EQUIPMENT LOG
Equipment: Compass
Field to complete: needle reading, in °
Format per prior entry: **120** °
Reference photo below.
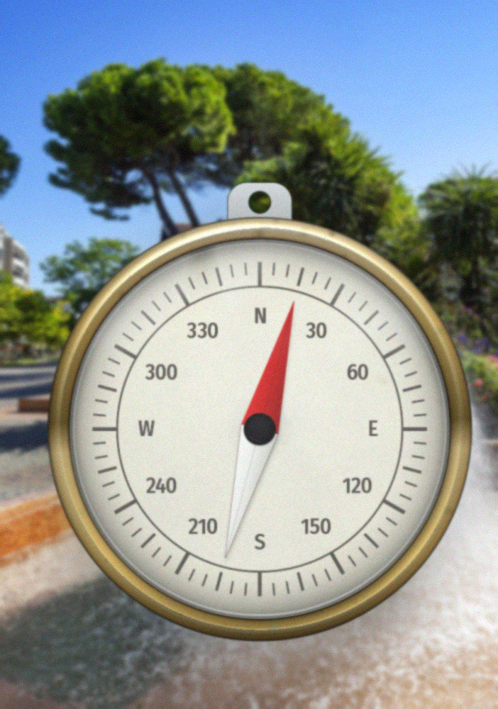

WORK INSTRUCTION: Copy every line of the entries above word for word, and leave out any pictures.

RESULT:
EQUIPMENT LOG
Equipment: Compass
Field to complete: needle reading, in °
Format per prior entry: **120** °
Reference photo below.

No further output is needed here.